- [Prompt] In the material below, list every line carrying the string "bowl".
+++
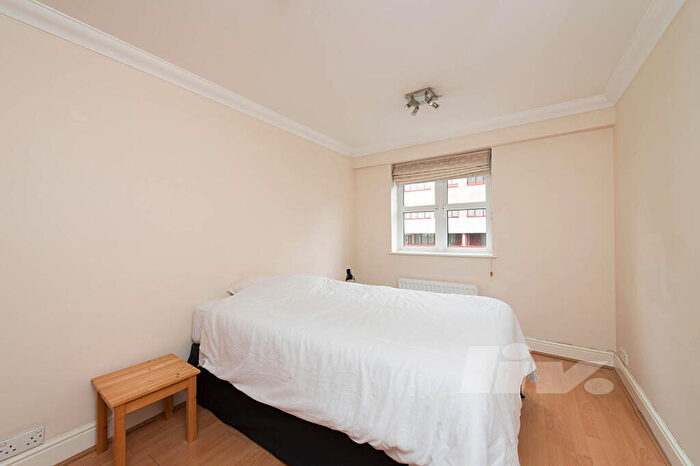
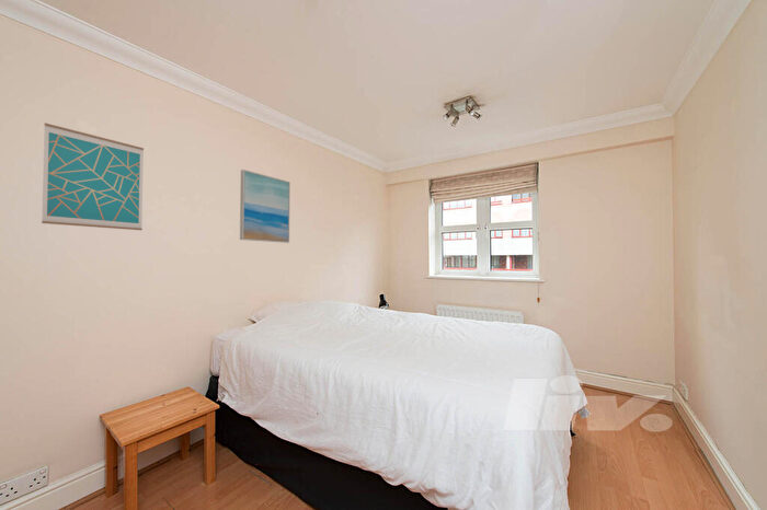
+ wall art [239,169,291,244]
+ wall art [41,123,145,231]
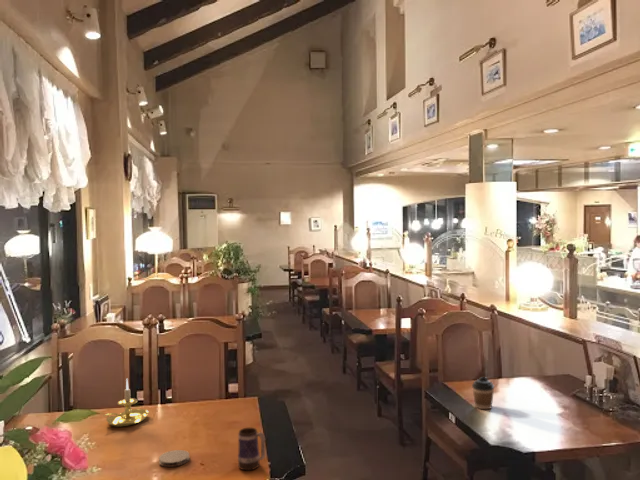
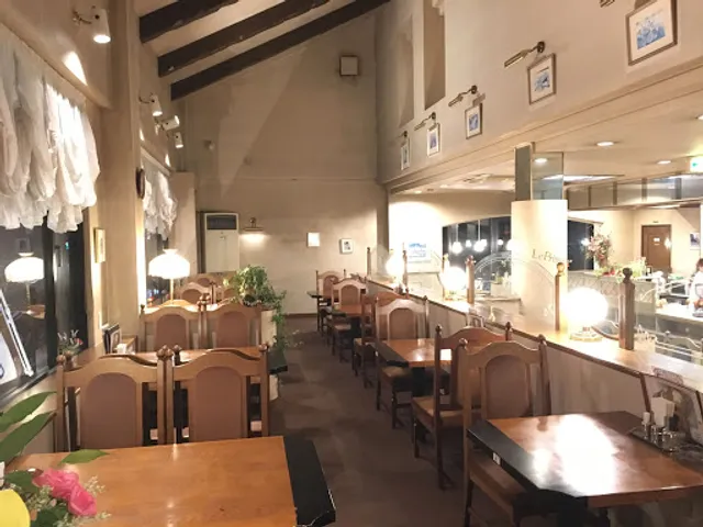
- coaster [158,449,191,468]
- coffee cup [471,376,495,410]
- mug [237,427,266,471]
- candle holder [102,378,150,428]
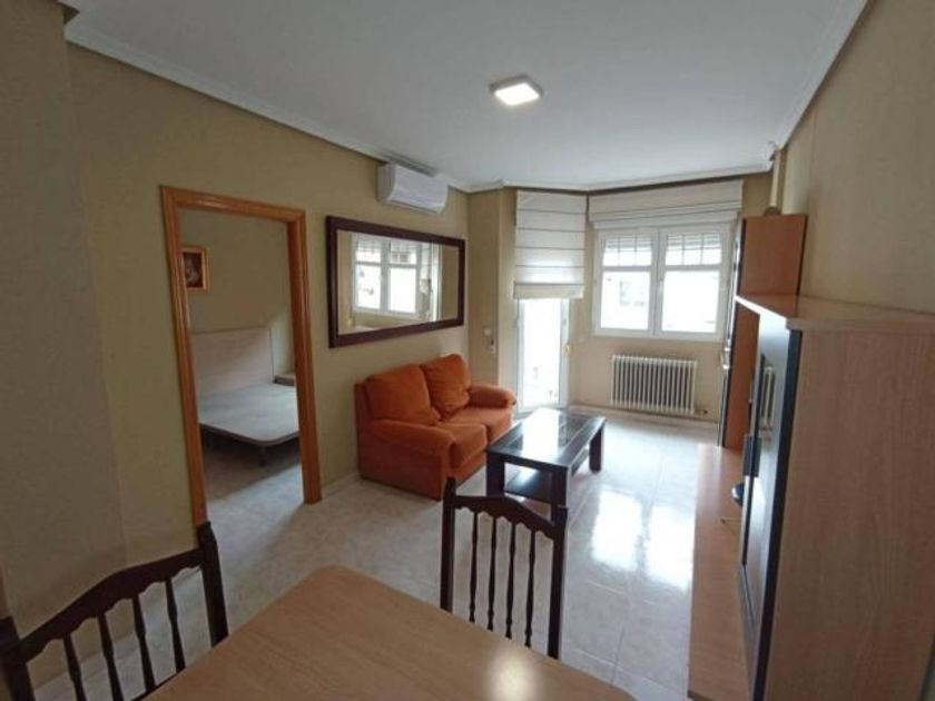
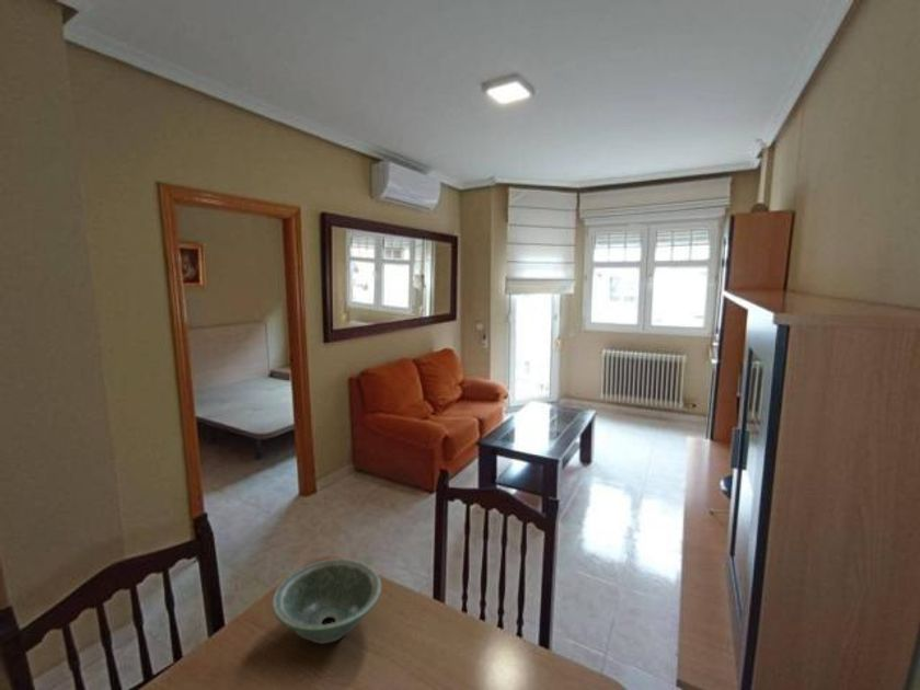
+ bowl [271,557,382,645]
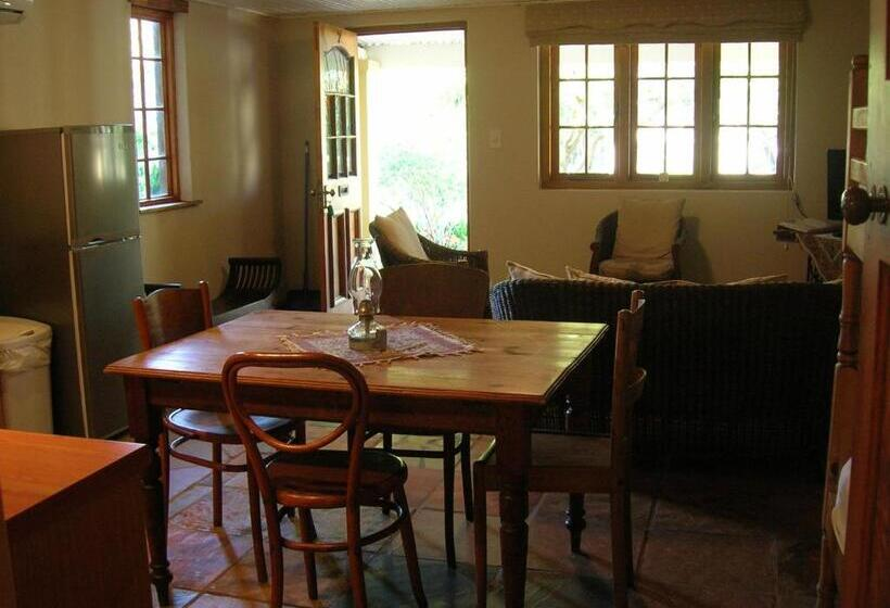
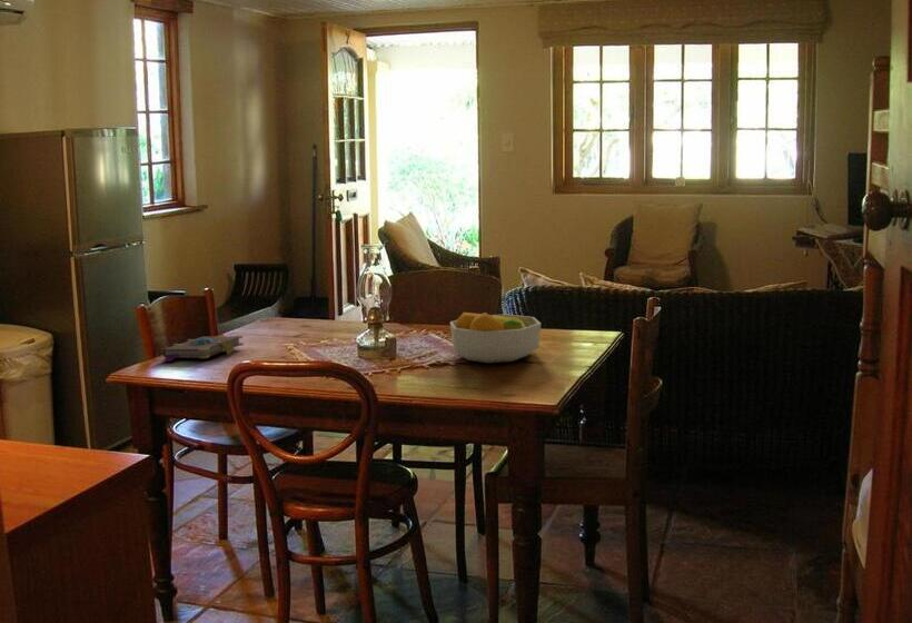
+ fruit bowl [449,312,542,364]
+ book [159,335,245,363]
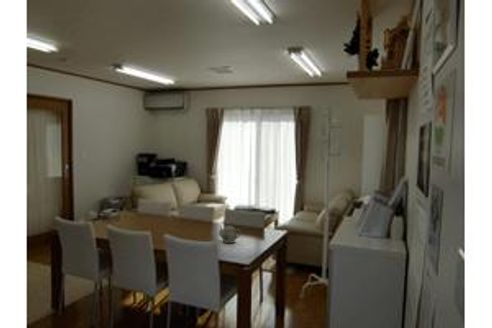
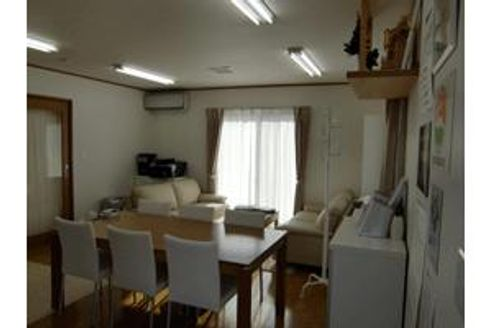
- teapot [218,224,242,244]
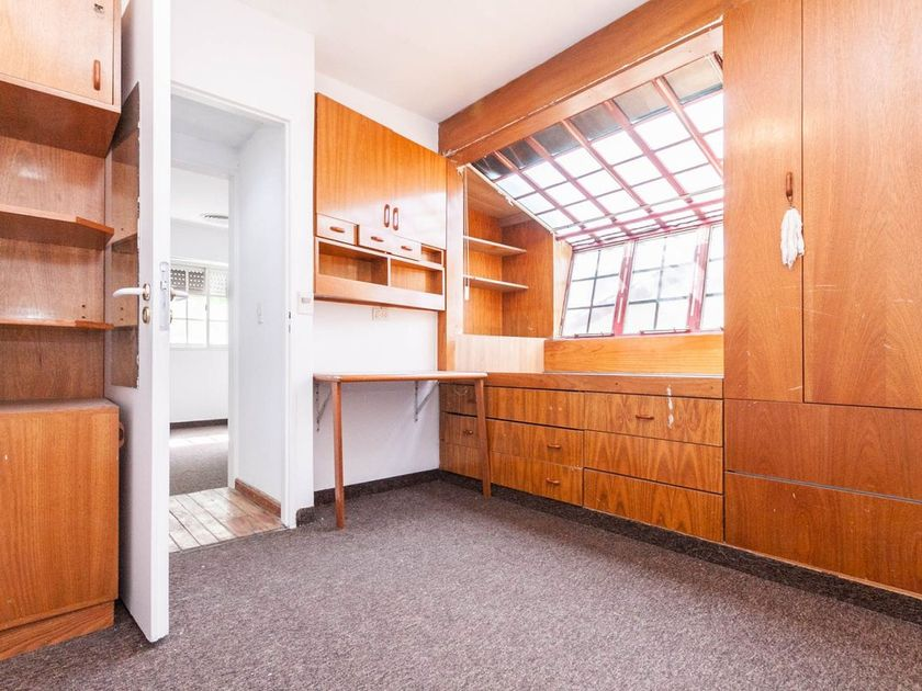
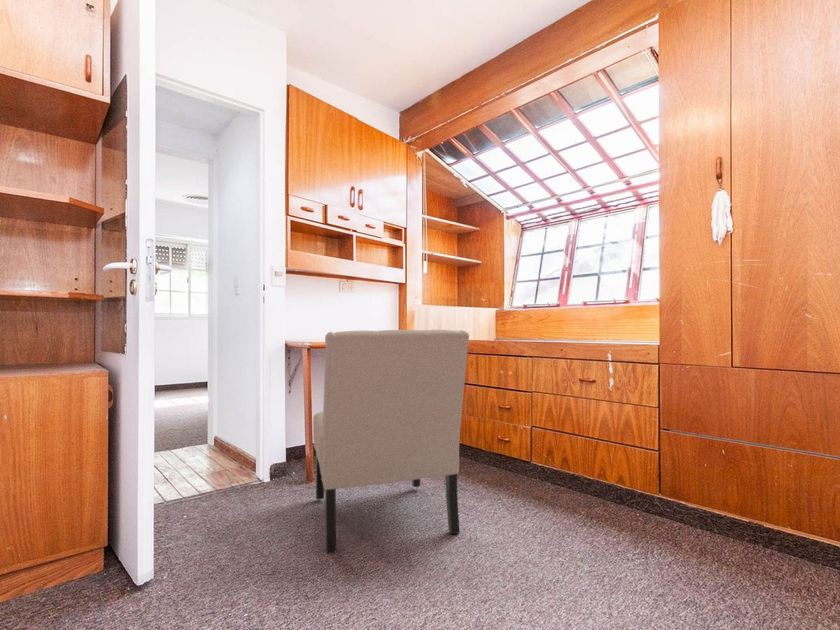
+ chair [312,329,470,555]
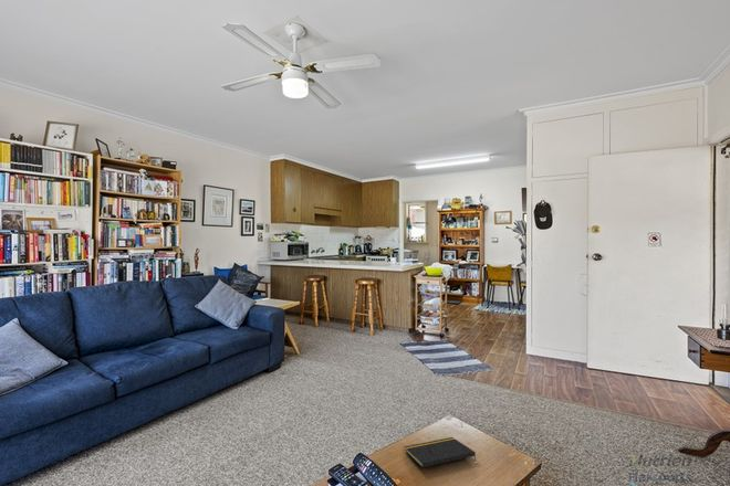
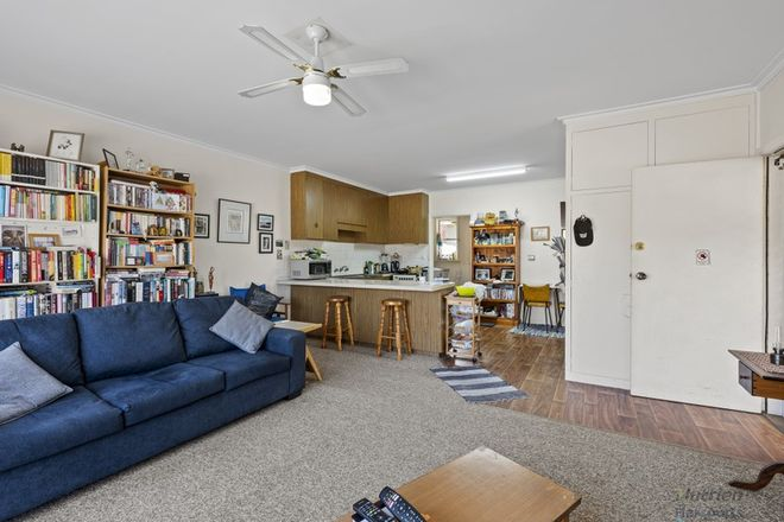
- notepad [404,436,477,468]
+++
- [Exercise result]
+ bowl [271,557,382,645]
+ fruit bowl [449,312,542,364]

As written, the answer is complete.